If a modern day Rip Van Winkle fell asleep in 1960 and woke up in 2020 there would be plenty to surprise him. But had he been a careful observer of intellectual trends already well advanced in his own day, contemporary confusion over human identity would be no revelation. He’d have seen it coming. Rousseau, Wordsworth, Shelly, Blake, Nietzsche, Marx, and Darwin each in their own way set the stage for a world in which the self has turned in on itself. Our sense of what it means to be human has been psychologized, commodified, and abstracted from deeper sources of identity. We are no longer wayfarers in search of sacred order and salvific meaning. Now we are autonomous bundles of desire captive to a corrosive anti-culture and the paltriness of subversion.
In The Rise and Triumph of the Modern Self, Carl Trueman makes this case in a manner accessible to the general reader, while avoiding the special pleading that often plagues intellectual histories written for a popular audience. Trueman, who serves as professor of biblical and religious studies at Grove City College, makes clear that he has undertaken this effort in service to the church, with particular emphasis on his own Protestant tradition. Rather than a jeremiad, it is a calm and considered effort to orient Christians to historical antecedents that explain present realties many find so disorienting. He does this by applying the varied lenses of Alasdair MacIntyre, Charles Taylor, and Philip Rieff to the ideas shaping contemporary society. Trueman also reminds social and theological conservatives, those most likely to be sympathetic to his concerns, of their complicity in the same expressive individualism that animates the debates they are currently losing.

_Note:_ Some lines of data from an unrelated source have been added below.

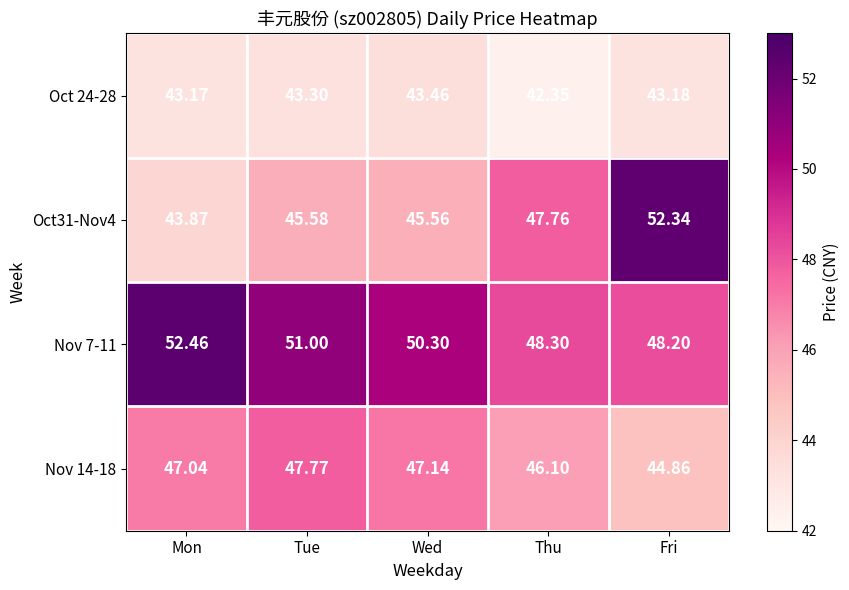

At how many categories does at least one series exceed 52?

2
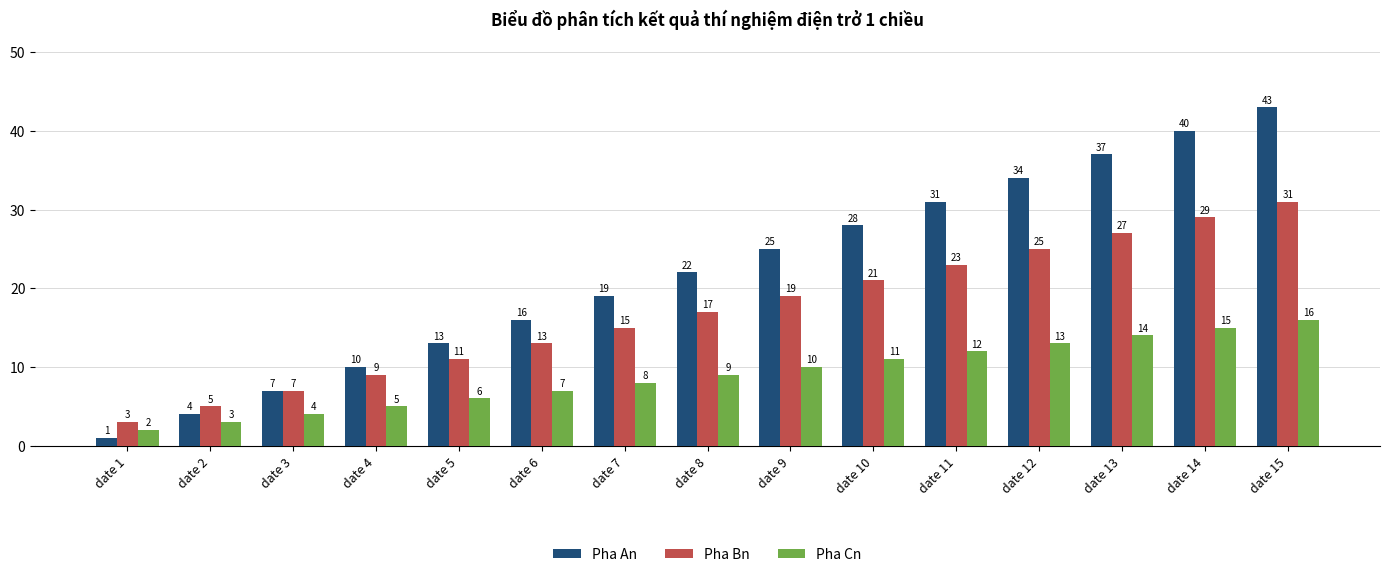

Reading left to right, transcribe all the data shown in this chart.

Pha An: 1	4	7	10	13	16	19	22	25	28	31	34	37	40	43
Pha Bn: 3	5	7	9	11	13	15	17	19	21	23	25	27	29	31
Pha Cn: 2	3	4	5	6	7	8	9	10	11	12	13	14	15	16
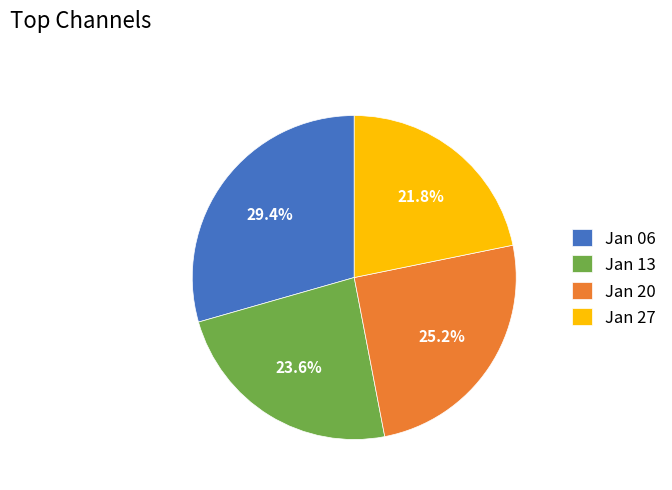

Does any single category account for the majority?

No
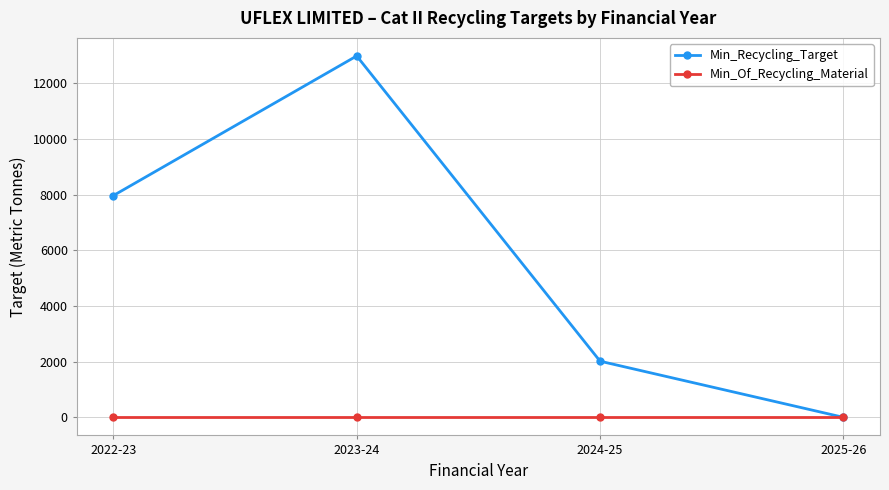

Reading right to left, list all the values displayed in this chart.

Min_Recycling_Target: 2025-26=0.0	2024-25=2017.2	2023-24=12982.9	2022-23=7966.4
Min_Of_Recycling_Material: 2025-26=0.0	2024-25=0.0	2023-24=0.0	2022-23=0.0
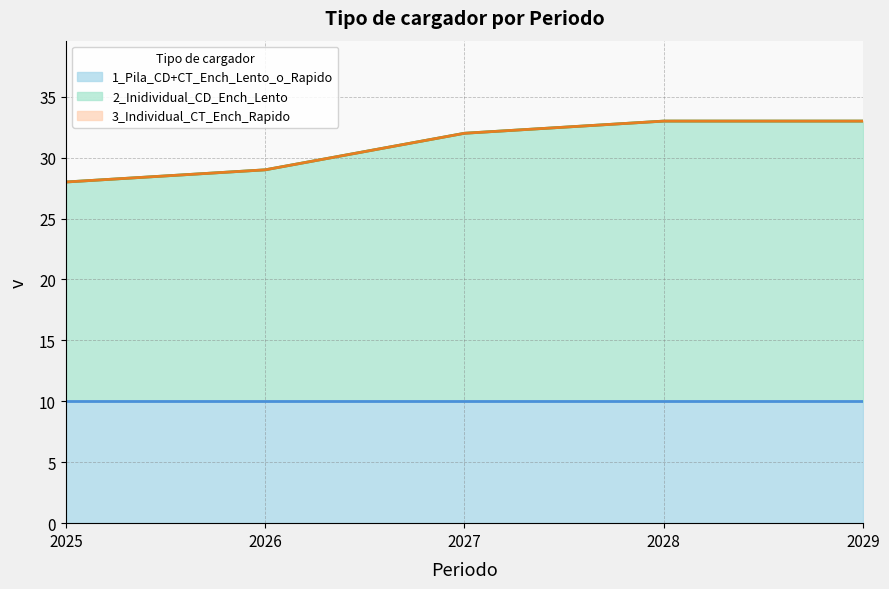

What is the sum of the 1_Pila_CD+CT_Ench_Lento_o_Rapido values at 2028 and 2029?

20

Beginning with Rousseau, Trueman identifies an inward turn away from the search for objective meaning and toward a deification of the self, unchained from the influence of corrupt social institutions. As such “he is in many ways the aboriginal paradigm for psychological man.” Augustine recognized that to be human is to have an inner psychological life operating in the context of broader social realities. But for him, and the Western intellectual tradition he influenced, this reality remained firmly imbedded in a Christian story of personal sinfulness and divine redemption. For Rousseau, “it is society and the relations and conditions that society embodies that decisively shape and … decisively corrupt individuals.”